PROVIDED DATA ::
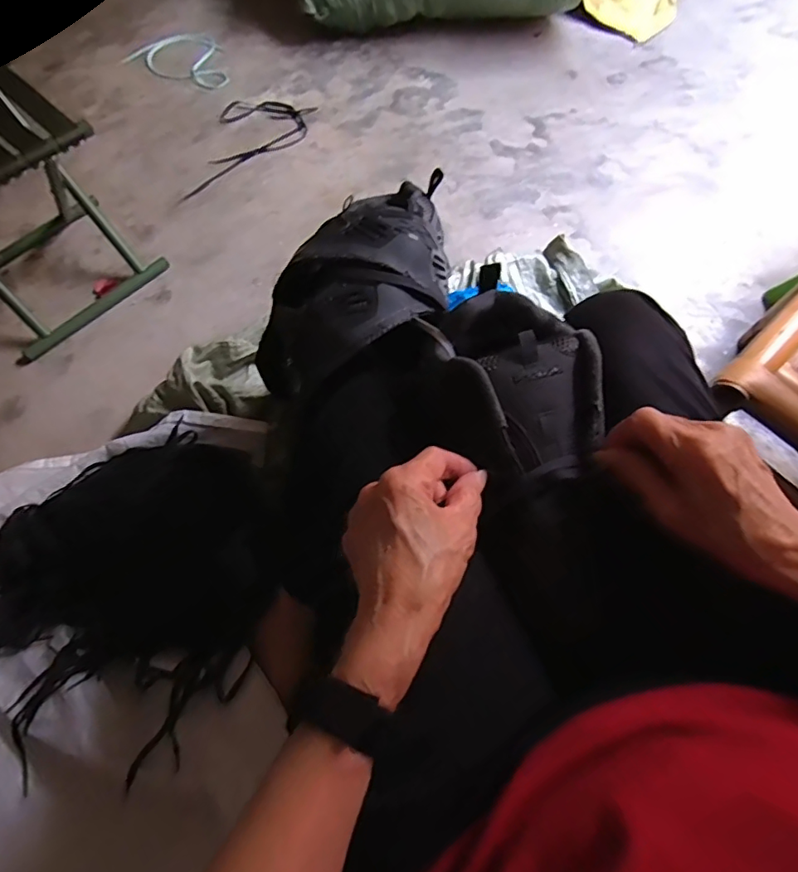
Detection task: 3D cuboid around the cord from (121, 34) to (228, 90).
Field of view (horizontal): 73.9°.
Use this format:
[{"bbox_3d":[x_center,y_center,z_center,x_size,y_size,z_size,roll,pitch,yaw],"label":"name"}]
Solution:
[{"bbox_3d":[-0.534,-0.950,1.322,0.292,0.026,0.174,33,69,15],"label":"cord"}]

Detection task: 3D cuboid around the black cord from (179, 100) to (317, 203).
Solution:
[{"bbox_3d":[-0.330,-0.650,1.205,0.218,0.027,0.310,7,65,4],"label":"black cord"}]

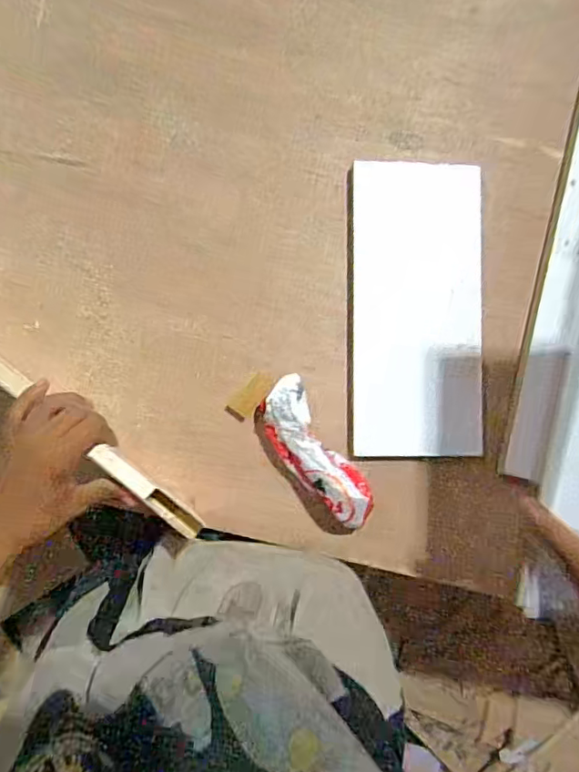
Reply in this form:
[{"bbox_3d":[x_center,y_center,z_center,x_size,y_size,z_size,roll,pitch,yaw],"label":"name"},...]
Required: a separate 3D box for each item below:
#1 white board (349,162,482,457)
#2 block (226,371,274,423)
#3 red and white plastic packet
[{"bbox_3d":[0.155,-0.097,0.656,0.159,0.016,0.358,0,87,-2],"label":"white board"},{"bbox_3d":[-0.047,0.012,0.647,0.031,0.012,0.064,36,85,-5],"label":"block"},{"bbox_3d":[0.028,0.080,0.624,0.066,0.073,0.181,-32,91,-5],"label":"red and white plastic packet"}]

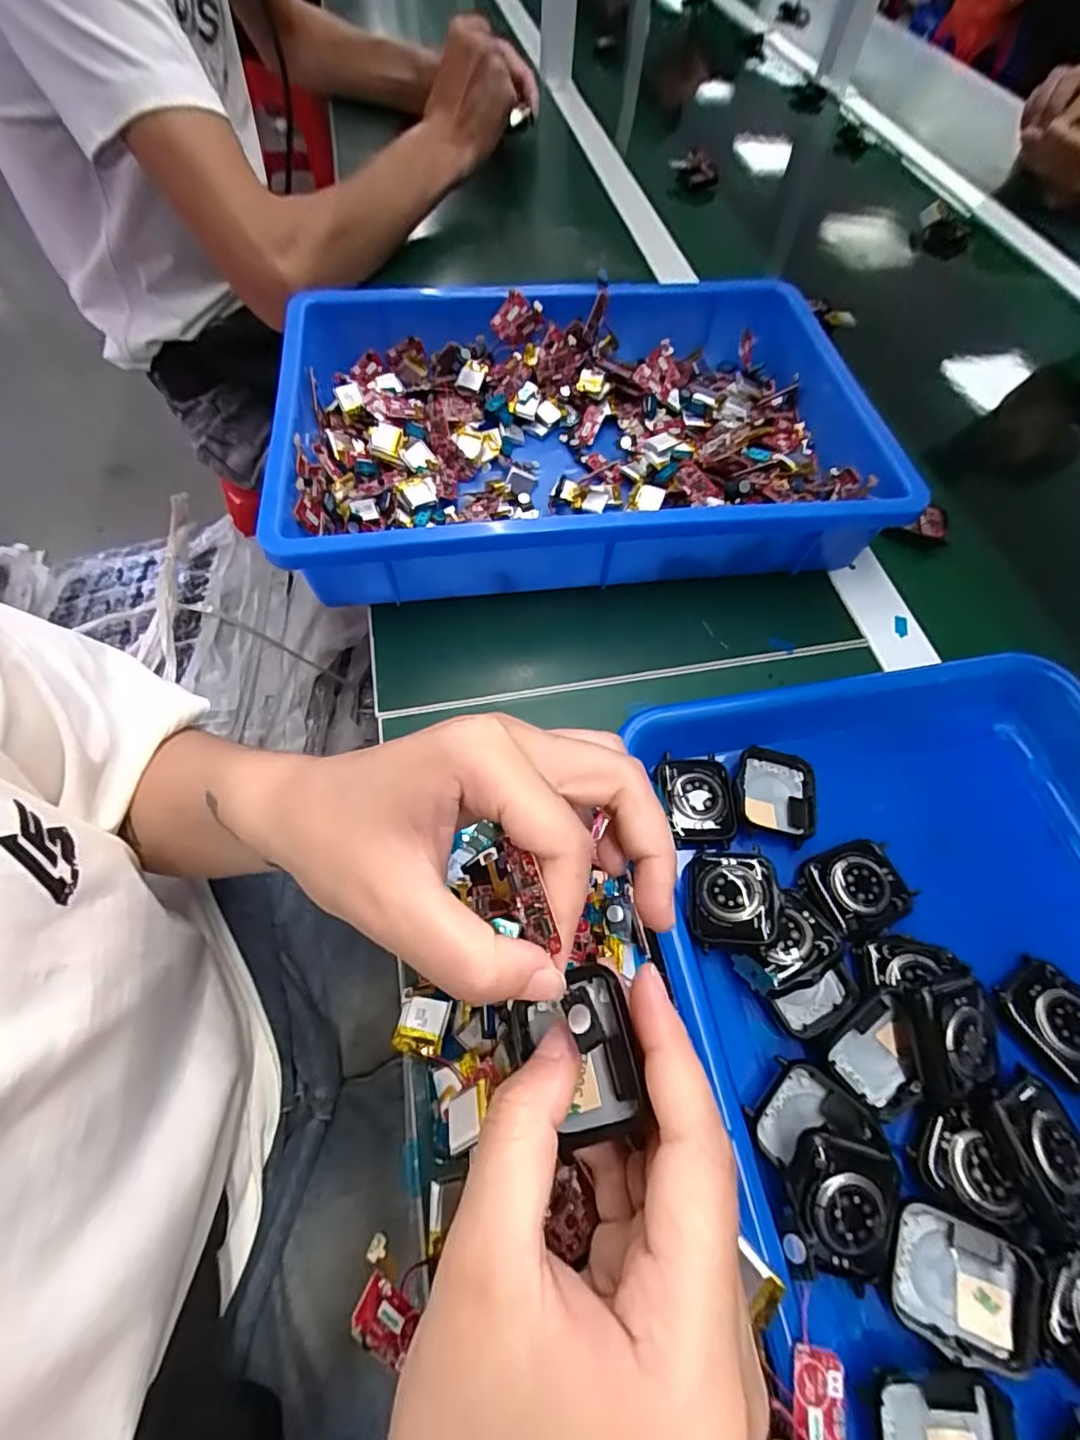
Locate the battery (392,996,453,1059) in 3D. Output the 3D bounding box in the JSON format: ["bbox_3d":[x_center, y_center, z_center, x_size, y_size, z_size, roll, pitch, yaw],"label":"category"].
[{"bbox_3d":[-0.047,0.120,0.224,0.018,0.004,0.020,13,61,3],"label":"battery"}]

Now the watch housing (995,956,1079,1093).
[{"bbox_3d":[0.210,0.122,0.228,0.036,0.006,0.042,-29,67,-18],"label":"watch housing"}]

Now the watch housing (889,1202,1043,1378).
[{"bbox_3d":[0.142,0.190,0.190,0.043,0.015,0.036,21,62,7],"label":"watch housing"}]

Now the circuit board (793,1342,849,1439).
[{"bbox_3d":[0.080,0.195,0.161,0.015,0.004,0.023,13,61,3],"label":"circuit board"}]

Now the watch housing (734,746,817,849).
[{"bbox_3d":[0.111,0.036,0.270,0.038,0.009,0.043,12,61,2],"label":"watch housing"}]

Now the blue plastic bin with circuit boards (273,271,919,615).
[{"bbox_3d":[0.019,-0.195,0.372,0.351,0.063,0.259,-5,62,-7],"label":"blue plastic bin with circuit boards"}]

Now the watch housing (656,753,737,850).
[{"bbox_3d":[0.073,0.036,0.265,0.033,0.009,0.043,3,61,-3],"label":"watch housing"}]

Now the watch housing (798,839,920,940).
[{"bbox_3d":[0.141,0.074,0.249,0.042,0.006,0.035,-19,65,-14],"label":"watch housing"}]

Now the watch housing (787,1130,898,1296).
[{"bbox_3d":[0.102,0.166,0.190,0.034,0.012,0.044,11,81,-2],"label":"watch housing"}]

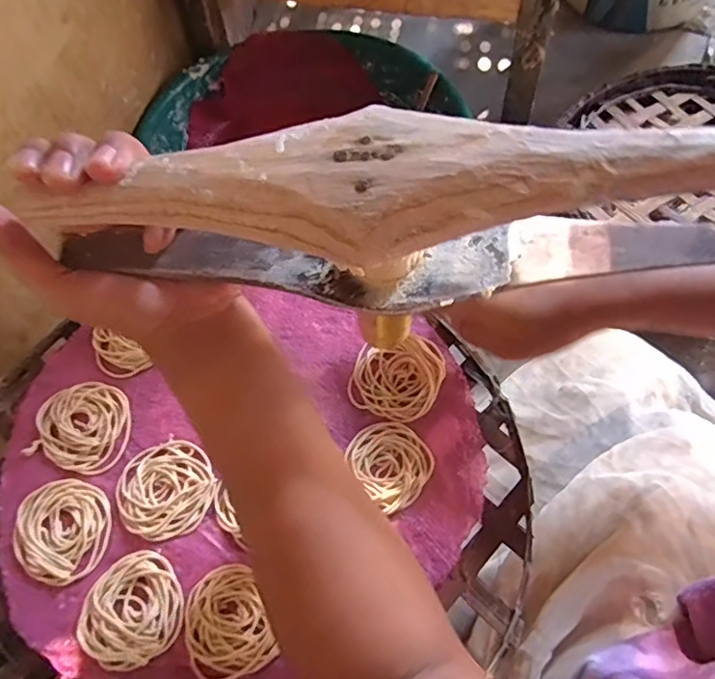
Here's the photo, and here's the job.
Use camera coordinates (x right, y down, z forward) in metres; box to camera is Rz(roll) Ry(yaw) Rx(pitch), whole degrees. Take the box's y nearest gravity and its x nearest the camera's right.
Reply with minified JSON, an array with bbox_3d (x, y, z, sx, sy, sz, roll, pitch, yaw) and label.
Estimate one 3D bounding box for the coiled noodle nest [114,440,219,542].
[{"bbox_3d":[-0.143,0.111,0.414,0.065,0.008,0.070,-26,64,-10],"label":"coiled noodle nest"}]

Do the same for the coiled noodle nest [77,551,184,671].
[{"bbox_3d":[-0.152,0.182,0.374,0.066,0.006,0.066,-1,63,3],"label":"coiled noodle nest"}]

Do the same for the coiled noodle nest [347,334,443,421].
[{"bbox_3d":[0.032,0.027,0.445,0.068,0.009,0.071,-1,63,3],"label":"coiled noodle nest"}]

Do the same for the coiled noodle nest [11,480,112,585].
[{"bbox_3d":[-0.213,0.136,0.405,0.074,0.006,0.065,36,70,19],"label":"coiled noodle nest"}]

HOW TO COMPLETE THIS TASK :: What lines in the data above carry "name"? Return them all.

YOUR RESPONSE ::
[{"bbox_3d":[x_center,y_center,z_center,x_size,y_size,z_size,roll,pitch,yaw],"label":"name"}]
[{"bbox_3d":[x_center,y_center,z_center,x_size,y_size,z_size,roll,pitch,yaw],"label":"name"},...]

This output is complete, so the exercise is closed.